- **Provided records**:

══════════

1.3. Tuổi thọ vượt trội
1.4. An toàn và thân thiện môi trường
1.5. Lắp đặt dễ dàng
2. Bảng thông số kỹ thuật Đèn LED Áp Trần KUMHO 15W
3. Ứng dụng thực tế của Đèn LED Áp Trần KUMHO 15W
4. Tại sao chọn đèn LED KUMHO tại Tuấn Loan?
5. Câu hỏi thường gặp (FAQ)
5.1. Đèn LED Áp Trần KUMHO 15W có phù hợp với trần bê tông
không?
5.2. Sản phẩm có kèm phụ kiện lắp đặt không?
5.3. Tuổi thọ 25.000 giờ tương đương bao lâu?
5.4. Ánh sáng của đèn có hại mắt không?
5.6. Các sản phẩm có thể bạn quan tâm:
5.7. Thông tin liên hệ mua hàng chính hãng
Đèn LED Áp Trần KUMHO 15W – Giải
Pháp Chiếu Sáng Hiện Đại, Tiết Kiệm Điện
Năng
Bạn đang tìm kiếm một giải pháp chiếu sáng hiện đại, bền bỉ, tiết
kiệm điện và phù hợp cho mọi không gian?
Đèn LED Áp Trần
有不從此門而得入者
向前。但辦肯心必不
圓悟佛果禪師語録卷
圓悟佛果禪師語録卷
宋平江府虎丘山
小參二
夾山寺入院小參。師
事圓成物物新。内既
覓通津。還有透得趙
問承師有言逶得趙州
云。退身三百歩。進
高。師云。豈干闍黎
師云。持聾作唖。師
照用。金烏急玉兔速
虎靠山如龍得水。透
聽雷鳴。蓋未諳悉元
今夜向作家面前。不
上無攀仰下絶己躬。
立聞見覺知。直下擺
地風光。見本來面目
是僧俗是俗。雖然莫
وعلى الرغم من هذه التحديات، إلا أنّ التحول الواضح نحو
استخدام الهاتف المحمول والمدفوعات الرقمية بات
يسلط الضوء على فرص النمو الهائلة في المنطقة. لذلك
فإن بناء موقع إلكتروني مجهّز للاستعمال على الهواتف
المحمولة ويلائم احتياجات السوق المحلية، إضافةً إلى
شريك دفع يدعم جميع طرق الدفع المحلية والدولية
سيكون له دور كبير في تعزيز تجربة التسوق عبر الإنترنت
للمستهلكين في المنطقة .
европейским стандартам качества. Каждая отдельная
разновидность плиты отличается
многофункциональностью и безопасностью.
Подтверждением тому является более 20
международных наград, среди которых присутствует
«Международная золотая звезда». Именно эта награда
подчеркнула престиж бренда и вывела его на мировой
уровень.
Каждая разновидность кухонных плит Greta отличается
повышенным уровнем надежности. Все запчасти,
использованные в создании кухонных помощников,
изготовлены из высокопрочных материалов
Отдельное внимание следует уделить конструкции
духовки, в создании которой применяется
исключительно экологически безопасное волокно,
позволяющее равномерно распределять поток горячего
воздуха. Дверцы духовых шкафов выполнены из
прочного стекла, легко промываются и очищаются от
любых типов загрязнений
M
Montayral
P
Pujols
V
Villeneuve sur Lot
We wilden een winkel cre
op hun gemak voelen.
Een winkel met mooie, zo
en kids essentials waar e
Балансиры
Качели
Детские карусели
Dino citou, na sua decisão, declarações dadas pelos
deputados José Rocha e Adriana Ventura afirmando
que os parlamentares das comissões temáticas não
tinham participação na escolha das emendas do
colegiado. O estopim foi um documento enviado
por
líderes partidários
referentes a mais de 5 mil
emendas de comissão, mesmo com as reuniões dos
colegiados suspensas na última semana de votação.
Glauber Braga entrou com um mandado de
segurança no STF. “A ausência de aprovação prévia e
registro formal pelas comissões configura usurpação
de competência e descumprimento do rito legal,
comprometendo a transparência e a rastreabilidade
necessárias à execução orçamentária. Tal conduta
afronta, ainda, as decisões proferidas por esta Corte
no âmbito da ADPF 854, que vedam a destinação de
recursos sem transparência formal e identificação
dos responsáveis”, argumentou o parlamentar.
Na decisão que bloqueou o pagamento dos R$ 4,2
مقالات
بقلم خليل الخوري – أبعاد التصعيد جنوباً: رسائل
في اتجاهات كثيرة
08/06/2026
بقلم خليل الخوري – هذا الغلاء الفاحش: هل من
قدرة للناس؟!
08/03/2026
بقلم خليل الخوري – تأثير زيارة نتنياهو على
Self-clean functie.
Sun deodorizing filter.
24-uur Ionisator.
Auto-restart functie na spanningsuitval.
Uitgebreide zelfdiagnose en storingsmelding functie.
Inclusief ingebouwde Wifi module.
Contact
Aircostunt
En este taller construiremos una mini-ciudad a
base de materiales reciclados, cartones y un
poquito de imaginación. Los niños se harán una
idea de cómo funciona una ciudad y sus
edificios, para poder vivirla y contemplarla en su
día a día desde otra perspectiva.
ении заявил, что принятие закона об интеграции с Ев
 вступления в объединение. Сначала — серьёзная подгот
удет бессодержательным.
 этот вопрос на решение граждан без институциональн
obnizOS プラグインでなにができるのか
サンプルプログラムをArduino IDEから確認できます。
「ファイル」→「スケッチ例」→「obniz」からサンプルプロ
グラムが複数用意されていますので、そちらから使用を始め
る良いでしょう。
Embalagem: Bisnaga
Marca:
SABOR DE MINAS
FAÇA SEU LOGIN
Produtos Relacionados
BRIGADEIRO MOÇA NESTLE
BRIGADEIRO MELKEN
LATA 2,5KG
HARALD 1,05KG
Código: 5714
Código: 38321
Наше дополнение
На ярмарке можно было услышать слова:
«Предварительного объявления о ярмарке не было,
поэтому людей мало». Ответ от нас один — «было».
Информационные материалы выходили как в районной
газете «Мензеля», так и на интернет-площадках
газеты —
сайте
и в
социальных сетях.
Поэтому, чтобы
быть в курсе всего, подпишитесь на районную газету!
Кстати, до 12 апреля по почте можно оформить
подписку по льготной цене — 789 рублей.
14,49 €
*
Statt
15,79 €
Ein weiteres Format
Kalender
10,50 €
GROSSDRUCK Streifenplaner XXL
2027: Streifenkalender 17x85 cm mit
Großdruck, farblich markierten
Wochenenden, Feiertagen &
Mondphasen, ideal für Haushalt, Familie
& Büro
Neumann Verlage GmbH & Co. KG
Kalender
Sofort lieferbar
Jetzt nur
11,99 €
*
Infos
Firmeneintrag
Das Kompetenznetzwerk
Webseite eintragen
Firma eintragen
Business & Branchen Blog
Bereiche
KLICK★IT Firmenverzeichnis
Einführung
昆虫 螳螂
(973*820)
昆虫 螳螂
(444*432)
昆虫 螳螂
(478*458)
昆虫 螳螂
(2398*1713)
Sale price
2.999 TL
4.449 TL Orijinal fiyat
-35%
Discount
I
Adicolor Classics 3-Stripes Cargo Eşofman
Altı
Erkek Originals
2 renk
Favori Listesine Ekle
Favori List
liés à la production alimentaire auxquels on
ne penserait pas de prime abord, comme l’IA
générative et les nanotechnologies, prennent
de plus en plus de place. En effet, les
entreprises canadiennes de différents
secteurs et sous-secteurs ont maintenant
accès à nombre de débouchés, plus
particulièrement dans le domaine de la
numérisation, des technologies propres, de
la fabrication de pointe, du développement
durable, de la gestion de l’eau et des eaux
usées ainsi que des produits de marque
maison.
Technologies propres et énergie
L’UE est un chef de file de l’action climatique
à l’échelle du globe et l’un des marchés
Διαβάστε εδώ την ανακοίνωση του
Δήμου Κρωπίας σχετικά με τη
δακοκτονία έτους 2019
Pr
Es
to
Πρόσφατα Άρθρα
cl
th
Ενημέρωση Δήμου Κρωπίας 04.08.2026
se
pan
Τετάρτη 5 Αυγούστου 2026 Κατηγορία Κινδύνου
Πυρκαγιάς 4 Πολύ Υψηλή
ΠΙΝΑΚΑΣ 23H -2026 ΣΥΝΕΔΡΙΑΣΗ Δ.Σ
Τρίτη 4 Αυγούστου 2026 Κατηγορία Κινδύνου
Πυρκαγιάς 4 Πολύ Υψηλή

══════════

- **What to produce**: Please reproduce, exactly as they appear above, the lines from the line containing "secteurs et sous-secteurs ont maintenant" up to and including the line containing "à l’échelle du globe et l’un des marchés".

- **Completed task**:
secteurs et sous-secteurs ont maintenant
accès à nombre de débouchés, plus
particulièrement dans le domaine de la
numérisation, des technologies propres, de
la fabrication de pointe, du développement
durable, de la gestion de l’eau et des eaux
usées ainsi que des produits de marque
maison.
Technologies propres et énergie
L’UE est un chef de file de l’action climatique
à l’échelle du globe et l’un des marchés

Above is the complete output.